Currently, we attract the best and brightest students from all over the world, educate them in our finest colleges and universities, and then force them to leave the country. Increasingly, due to policies put in place post 9/11 these students are choosing to attend fine educational institutions in countries other than the U.S. This further exacerbates the problem depriving us of their valuable research and post-graduate work that would have otherwise been done here, not to mention going on to start the next eBay, Google, or Intel in some other country. It should also be noted that our best students also have these options and are increasingly taking advantage of them.

We need diversity and we need college education to be affordable for all our citizens. We also must assure that our high-school graduates are prepared to immediately undertake demanding college-level work.
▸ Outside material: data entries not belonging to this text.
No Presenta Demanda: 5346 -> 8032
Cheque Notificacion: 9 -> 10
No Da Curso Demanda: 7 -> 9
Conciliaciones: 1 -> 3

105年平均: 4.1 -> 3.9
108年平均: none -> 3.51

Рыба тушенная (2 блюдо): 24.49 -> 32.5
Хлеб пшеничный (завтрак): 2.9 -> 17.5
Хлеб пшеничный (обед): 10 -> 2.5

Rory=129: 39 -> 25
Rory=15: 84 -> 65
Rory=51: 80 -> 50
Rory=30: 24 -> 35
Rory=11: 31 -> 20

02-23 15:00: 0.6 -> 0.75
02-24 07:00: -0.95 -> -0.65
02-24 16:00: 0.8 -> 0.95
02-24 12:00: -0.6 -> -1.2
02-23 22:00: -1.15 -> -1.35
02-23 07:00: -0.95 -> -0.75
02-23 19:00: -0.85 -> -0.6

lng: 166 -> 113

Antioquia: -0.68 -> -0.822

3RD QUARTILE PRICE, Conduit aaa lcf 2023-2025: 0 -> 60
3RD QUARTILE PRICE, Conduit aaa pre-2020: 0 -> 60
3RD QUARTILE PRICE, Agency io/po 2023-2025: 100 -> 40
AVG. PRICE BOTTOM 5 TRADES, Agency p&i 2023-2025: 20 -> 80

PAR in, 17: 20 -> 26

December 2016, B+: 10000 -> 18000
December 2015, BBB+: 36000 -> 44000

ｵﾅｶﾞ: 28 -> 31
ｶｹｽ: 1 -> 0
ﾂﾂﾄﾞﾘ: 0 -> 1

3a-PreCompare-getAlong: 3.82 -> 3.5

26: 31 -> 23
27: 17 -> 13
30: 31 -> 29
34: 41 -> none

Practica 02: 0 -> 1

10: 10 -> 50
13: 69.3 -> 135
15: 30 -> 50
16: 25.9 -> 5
While in Minnesota we may compare favorably with other states (although recently we slipped seven places) we must recognize that we are competing with countries like India, China, and Finland and not Arkansas, Mississippi, or California

Our national security is preserved only if our economic security is assured. Even military strength cannot be sustained without the capabilities required to preserve economic security. This security will not be sustained in a country with our current high-school drop out rate, where graduates need remedial training before attending college, and where there is a lack of emphasis on science and engineering needed to create our future and assure our security.

There is no cause to act out of fear, but there are reasons for considerable concern. Our leadership position and security are ours to lose. Affordable, high quality college education and prepared students are the best investment we can make in our future security and prosperity. We must retreat from polarized, fear-induced positions to study, understand, and respond with comprehensive and cohesive public and private initiatives to the challenges of living in a global economy.

In a race to the top we must be the ones raising the bar. We face a real and growing challenge. As Americans we have always risen to the challenge. It is time to unite and rise again.